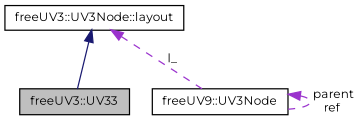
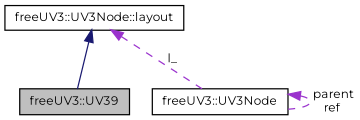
  digraph {
    fontname=Montserrat
    node [color=black fillcolor=white fontname=Montserrat fontsize=10 shape=record style=filled]
    edge [color=darkorchid3 dir=back fontname=Montserrat fontsize=10 labelfontname=Helvetica labelfontsize=10 style=dashed]
-   n1 [fillcolor=grey75 fontcolor=black height=0.2 label="freeUV3::UV33" width=0.4]
-   n2 [height=0.2 label="freeUV9::UV3Node" width=0.4]
+   n1 [fillcolor=grey75 fontcolor=black height=0.2 label="freeUV3::UV39" width=0.4]
+   n2 [height=0.2 label="freeUV3::UV3Node" width=0.4]
    n3 [height=0.2 label="freeUV3::UV3Node::layout" width=0.4]
    n2 -> n2 [label=" parent\nref"]
    n3 -> n1 [color=midnightblue style=solid]
    n3 -> n2 [label=" l_"]
  }
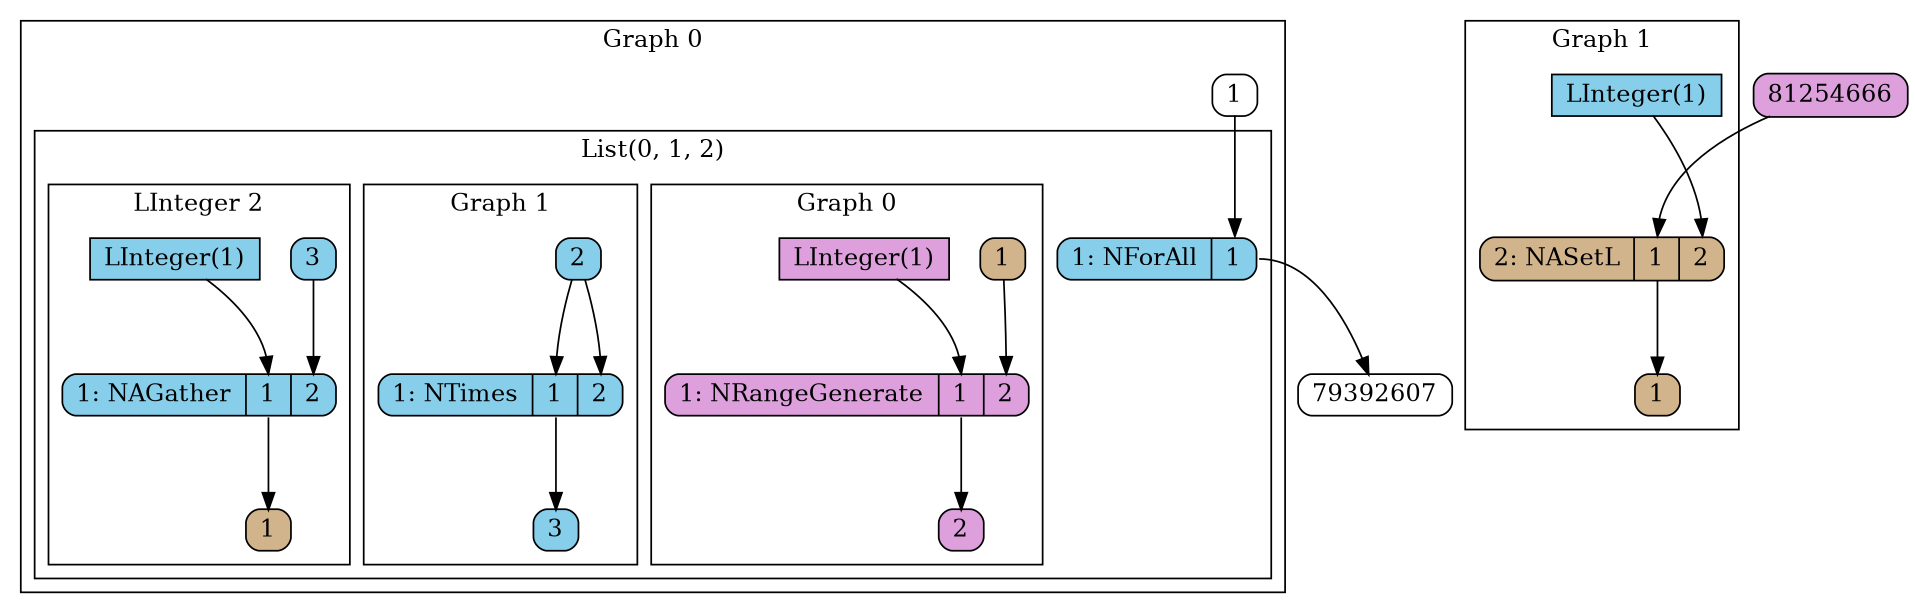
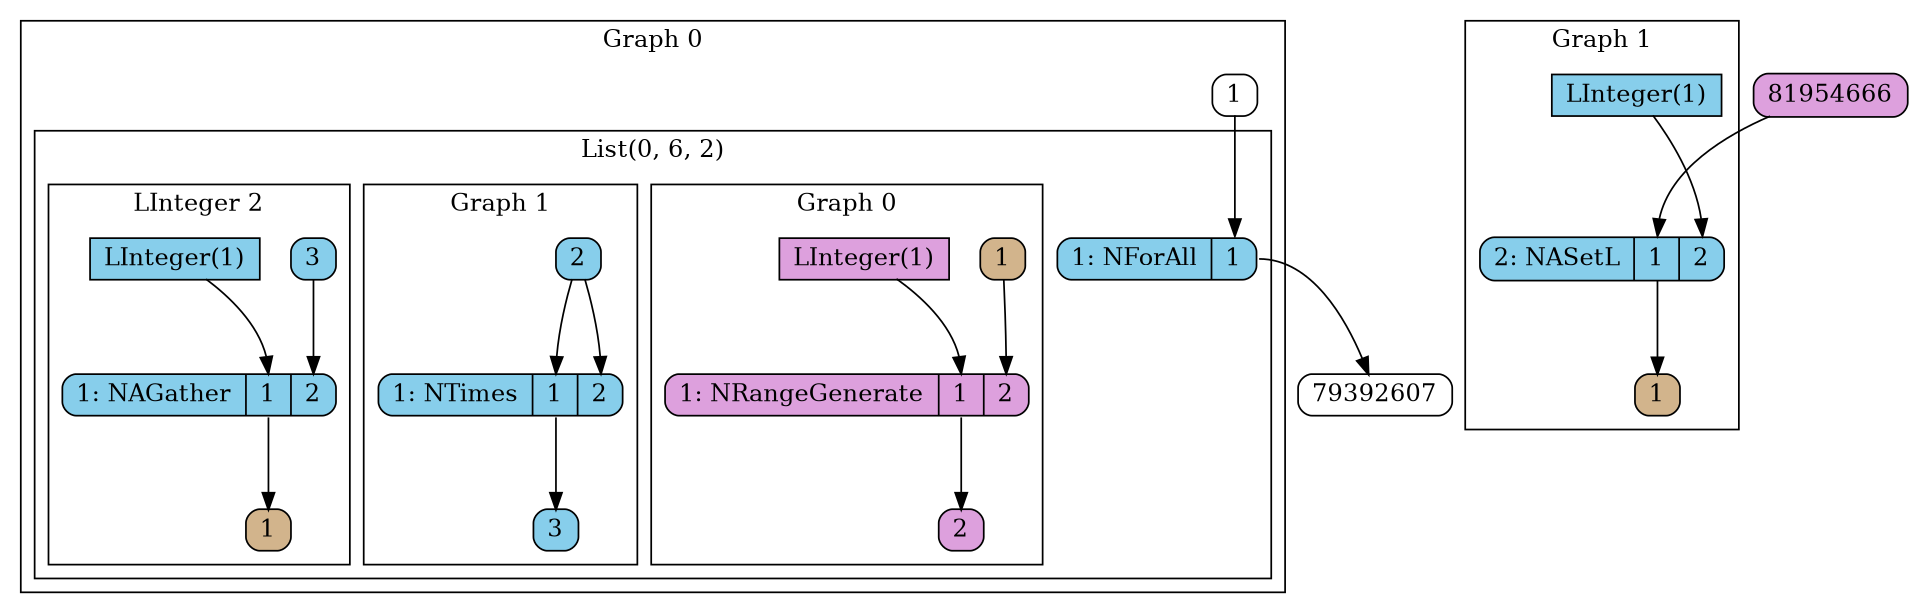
  digraph {
    compound=true
    ranksep=.75
    node [fillcolor=skyblue shape=record style="rounded,filled"]
    edge [headport=1 tailport=1]
    n1 [fillcolor=plum height=0.2 label="1: NRangeGenerate|<1>1 |<2>2" width=0.2]
    n2 [fillcolor=plum height=0.2 label="LInteger(1)" style=filled width=0.2]
    n3 [fillcolor=tan height=0.2 label="<1>1" width=0.2]
    n4 [fillcolor=plum height=0.2 label="<2>2" width=0.2]
    n5 [height=0.2 label="1: NTimes|<1>1 |<2>2" width=0.2]
    n6 [height=0.2 label="<2>2" width=0.2]
    n7 [height=0.2 label="<3>3" width=0.2]
    n8 [height=0.2 label="1: NAGather|<1>1 |<2>2" width=0.2]
    n9 [height=0.2 label="LInteger(1)" style=filled width=0.2]
    n10 [height=0.2 label="<3>3" width=0.2]
    n11 [fillcolor=tan height=0.2 label="<1>1" width=0.2]
    n12 [height=0.2 label="1: NForAll|<1>1" width=0.2]
    n13 [fillcolor=white height=0.2 label="<1>1" width=0.2]
-   n14 [fillcolor=tan height=0.2 label="2: NASetL|<1>1 |<2>2" width=0.2]
+   n14 [height=0.2 label="2: NASetL|<1>1 |<2>2" width=0.2]
    n15 [height=0.2 label="LInteger(1)" style=filled width=0.2]
    n16 [fillcolor=tan height=0.2 label="<1>1" width=0.2]
    n17 [fillcolor=white height=0.2 label=79392607 width=0.2]
-   81954666 [fillcolor=plum height=0.2 width=0.2 label=81254666]
+   81954666 [fillcolor=plum height=0.2 width=0.2]
    subgraph cluster_1 {
      label="Graph 0"
      n13
      subgraph cluster_2 {
-       label="List(0, 1, 2)"
+       label="List(0, 6, 2)"
        n12
        subgraph cluster_3 {
          label="Graph 0"
          n1
          n2
          n3
          n4
        }
        subgraph cluster_4 {
          label="Graph 1"
          n5
          n6
          n7
        }
        subgraph cluster_5 {
          label="LInteger 2"
          n8
          n9
          n10
          n11
        }
      }
    }
    subgraph cluster_6 {
      label="Graph 1"
      n14
      n15
      n16
    }
    n1 -> n4 [headport=2]
    n2 -> n1
    n3 -> n1 [headport=2]
    n5 -> n7 [headport=3]
    n6 -> n5 [tailport=2]
    n6 -> n5 [headport=2 tailport=2]
    n8 -> n11
    n9 -> n8
    n10 -> n8 [headport=2 tailport=3]
    n12 -> n17
    n13 -> n12
    n14 -> n16
    n15 -> n14 [headport=2]
    81954666 -> n14
  }
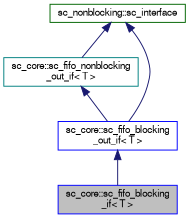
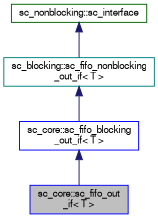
  digraph {
    node [color=blue fillcolor=white fontname=FreeSans fontsize=10 shape=record style=filled]
    edge [color=midnightblue dir=back fontname=FreeSans fontsize=10 labelfontname=FreeSans labelfontsize=10 style=solid]
-   n1 [fillcolor=grey75 fontcolor=black height=0.2 label="sc_core::sc_fifo_blocking\l_if\< T \>" width=0.4]
-   n2 [color=teal height=0.2 label="sc_core::sc_fifo_nonblocking\l_out_if\< T \>" width=0.4]
+   n1 [fillcolor=grey75 fontcolor=black height=0.2 label="sc_core::sc_fifo_out\l_if\< T \>" width=0.4]
+   n2 [color=teal height=0.2 label="sc_blocking::sc_fifo_nonblocking\l_out_if\< T \>" width=0.4]
    n3 [height=0.2 label="sc_core::sc_fifo_blocking\l_out_if\< T \>" width=0.4]
    n4 [color=darkgreen height=0.2 label="sc_nonblocking::sc_interface" width=0.4]
    n2 -> n3
    n3 -> n1
    n4 -> n2
-   n4 -> n3
  }
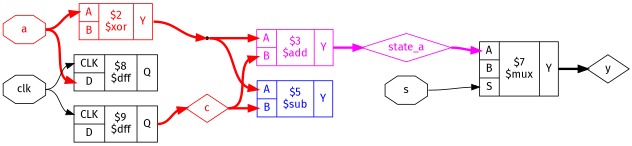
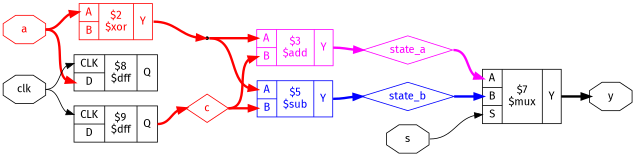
  digraph {
    fontname="Fira Sans"
    rankdir=LR
    remincross=true
    node [fontname="Fira Sans" shape=record]
    edge [color=red fontcolor=red fontname="Fira Sans" headport=w style="setlinewidth(3)" tailport=e]
    n2 [color=red fontcolor=red label=a shape=octagon]
    c17 [label="{{<p14> CLK|<p15> D}|$8\n$dff|{<p16> Q}}"]
    c22 [color=red fontcolor=red label="{{<p10> A|<p11> B}|$2\n$xor|{<p12> Y}}"]
    n1 [shape=point]
    c18 [label="{{<p14> CLK|<p15> D}|$9\n$dff|{<p16> Q}}"]
    n4 [color=red fontcolor=red label=c shape=diamond]
    c13 [color=magenta fontcolor=magenta label="{{<p10> A|<p11> B}|$3\n$add|{<p12> Y}}"]
    c19 [color=blue fontcolor=blue label="{{<p10> A|<p11> B}|$5\n$sub|{<p12> Y}}"]
    n7 [color=magenta fontcolor=magenta label=state_a shape=diamond]
+   n8 [color=blue fontcolor=blue label=state_b shape=diamond]
    n5 [color=black fontcolor=black label=clk shape=octagon]
    n6 [color=black fontcolor=black label=s shape=octagon]
    c21 [label="{{<p10> A|<p11> B|<p20> S}|$7\n$mux|{<p12> Y}}"]
-   n9 [color=black fontcolor=black label=y shape=diamond]
+   n9 [color=black fontcolor=black label=y shape=octagon]
    n2 -> c17 [headport="p15:w"]
    n2 -> c22 [headport="p10:w"]
    c22 -> n1 [tailport="p12:e"]
    n1 -> c13 [headport="p10:w"]
    n1 -> c19 [headport="p10:w"]
    c18 -> n4 [tailport="p16:e"]
    n4 -> c13 [headport="p11:w"]
    n4 -> c19 [headport="p11:w"]
    c13 -> n7 [color=magenta fontcolor=magenta tailport="p12:e"]
+   c19 -> n8 [color=blue fontcolor=blue tailport="p12:e"]
    n7 -> c21 [color=magenta fontcolor=magenta headport="p10:w"]
+   n8 -> c21 [color=blue fontcolor=blue headport="p11:w"]
    n5 -> c17 [color=black fontcolor=black headport="p14:w" style=""]
    n5 -> c18 [color=black fontcolor=black headport="p14:w" style=""]
    n6 -> c21 [color=black fontcolor=black headport="p20:w" style=""]
    c21 -> n9 [color=black fontcolor=black tailport="p12:e"]
  }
+ + + + +
EXERCISE REQUIREMENTS → Copy the lines from the start of the listing through the line containing "edge [color=darkorchid3 dir=back", both ends included, leaving out the pictures.

SOLUTION FOR THIS PROBLEM →
  digraph {
    fontname=Montserrat
    node [color=black fillcolor=white fontname=Montserrat fontsize=10 shape=record style=filled]
    edge [color=darkorchid3 dir=back fontname=Montserrat fontsize=10 labelfontname=Helvetica labelfontsize=10 style=dashed]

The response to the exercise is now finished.